Four of the biggest tech companies reported earnings after the closing bell Wednesday, and markets finished lower as investors weighed heavy AI spending against near‑term returns.
Meta and Microsoft fell, while Amazon and Alphabet ended the session higher, according to a pre‑earnings heat map of the top 500 stocks. But the dominant story from the reports was capital expenditure on AI infrastructure. Each of the companies is spending hundreds of billions — in many cases more than $100 billion this year — to build AI data centers and buy servers.
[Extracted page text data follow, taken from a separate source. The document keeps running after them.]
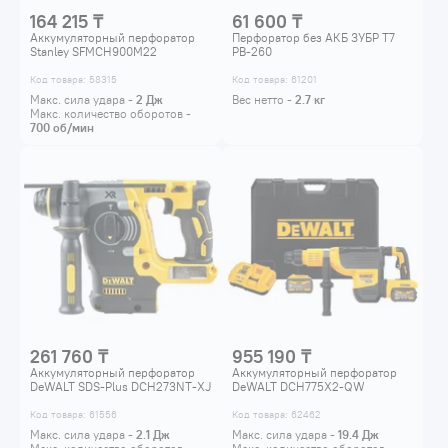
164 215 ₸
61 600 ₸
Аккумуляторный перфоратор
Перфоратор без АКБ ЗУБР Т7
Stanley SFMCH900M22
PB-260
Код товара: 58315
Код товара: 61201
Макс. сила удара -
2
Дж
Вес нетто -
2.7
кг
Макс. количество оборотов -
700
об/мин
261 760 ₸
955 190 ₸
Аккумуляторный перфоратор
Аккумуляторный перфоратор
DeWALT SDS-Plus DCH273NT-XJ
DeWALT DCH775X2-QW
Код товара: 61556
Код товара: 62462
Макс. сила удара -
2.1
Дж
Макс. сила удара -
19.4
Дж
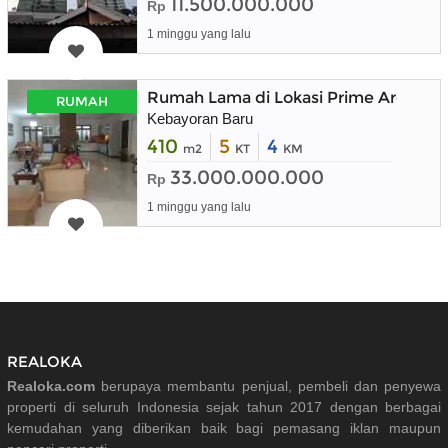
11.500.000.000
Rp
1 minggu yang lalu
Rumah Lama di Lokasi Prime Area Ke
RUMAH
Kebayoran Baru
410
5
4
m2
KT
KM
33.000.000.000
Rp
1 minggu yang lalu
REALOKA
Realoka.com
berupaya membantu penjual, pembeli dan penyewa
properti di seluruh Indonesia sejak tahun 2017 dengan berbagai
kemudahan yang diberikan baik bagi pemasang iklan maupun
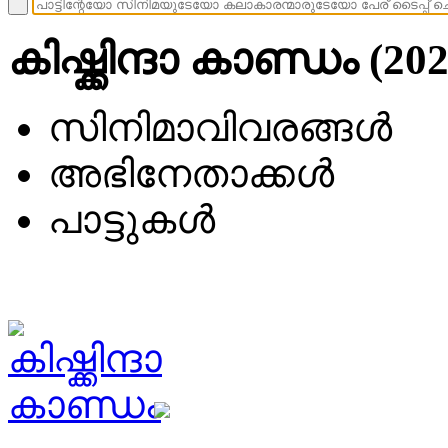
കിഷ്ക്കിന്ദാ കാണ്ഡം (20
സിനിമാവിവരങ്ങള്‍
അഭിനേതാക്കള്‍
പാട്ടുകള്‍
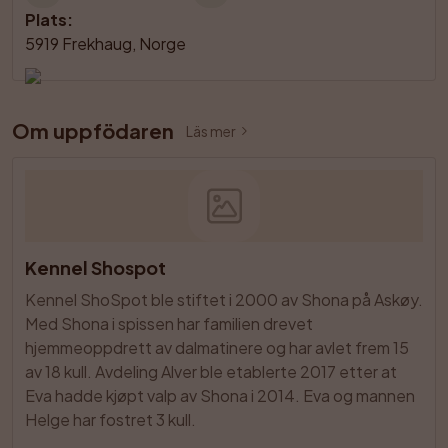
Plats
:
5919 Frekhaug, Norge
Om uppfödaren
Läs mer
Kennel Shospot
Kennel ShoSpot ble stiftet i 2000 av Shona på Askøy. 
Med Shona i spissen har familien drevet 
hjemmeoppdrett av dalmatinere og har avlet frem 15 
av 18 kull. Avdeling Alver ble etablerte 2017 etter at 
Eva hadde kjøpt valp av Shona i 2014. Eva og mannen 
Helge har fostret 3 kull. 
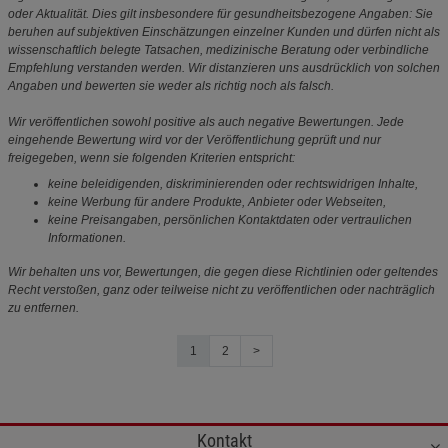
oder Aktualität. Dies gilt insbesondere für gesundheitsbezogene Angaben: Sie
beruhen auf subjektiven Einschätzungen einzelner Kunden und dürfen nicht als
wissenschaftlich belegte Tatsachen, medizinische Beratung oder verbindliche
Empfehlung verstanden werden. Wir distanzieren uns ausdrücklich von solchen
Angaben und bewerten sie weder als richtig noch als falsch.
Wir veröffentlichen sowohl positive als auch negative Bewertungen. Jede
eingehende Bewertung wird vor der Veröffentlichung geprüft und nur
freigegeben, wenn sie folgenden Kriterien entspricht:
keine beleidigenden, diskriminierenden oder rechtswidrigen Inhalte,
keine Werbung für andere Produkte, Anbieter oder Webseiten,
keine Preisangaben, persönlichen Kontaktdaten oder vertraulichen
Informationen.
Wir behalten uns vor, Bewertungen, die gegen diese Richtlinien oder geltendes
Recht verstoßen, ganz oder teilweise nicht zu veröffentlichen oder nachträglich
zu entfernen.
1
2
>
Kontakt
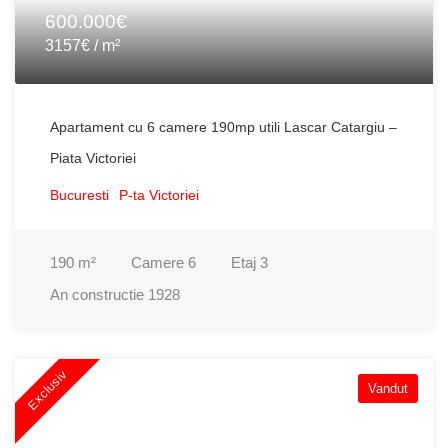
600.000€
3157€ / m²
Apartament cu 6 camere 190mp utili Lascar Catargiu –
Piata Victoriei
Bucuresti
P-ta Victoriei
190
m²
Camere
6
Etaj
3
An constructie
1928
Exclusiv
Vandut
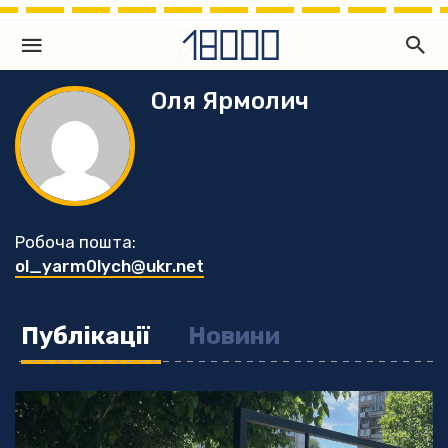
Оля Ярмолич
Робоча пошта:
ol_yarm0lych@ukr.net
Публікації
Новини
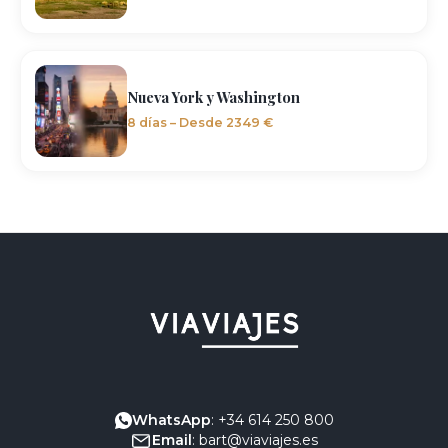
Nueva York y Washington
8 días – Desde 2349 €
WhatsApp
: +34 614 250 800
Email
: bart@viaviajes.es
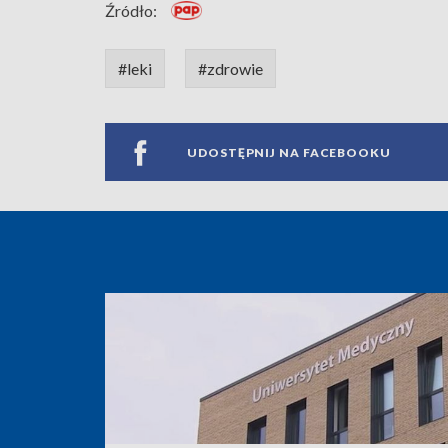
Źródło:
#leki
#zdrowie
UDOSTĘPNIJ NA FACEBOOKU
Adam Levine, senior tech reporter at Barron’s, told CBS News that investors are no longer satisfied just with beats on sales or earnings. “They’re spending hundreds of billions,” he said. “Investors want to know where the return on that investment is going to come from.” That pressure is driving scrutiny of cash flow and capital allocation.
Google stood out for its cloud unit performance: cloud sales grew roughly 63% and operating profit jumped, with operating margins improving. That strength can offset near‑term capex for some investors, Levine noted. But the spending is already cutting into free cash flow: Amazon showed negative free cash flow, and both Google and Meta paused share buybacks this quarter because of the cash outlays.
Levine warned the debate will persist: companies will keep spending on AI, but the market will keep asking when and how those investments pay off — quarter after quarter.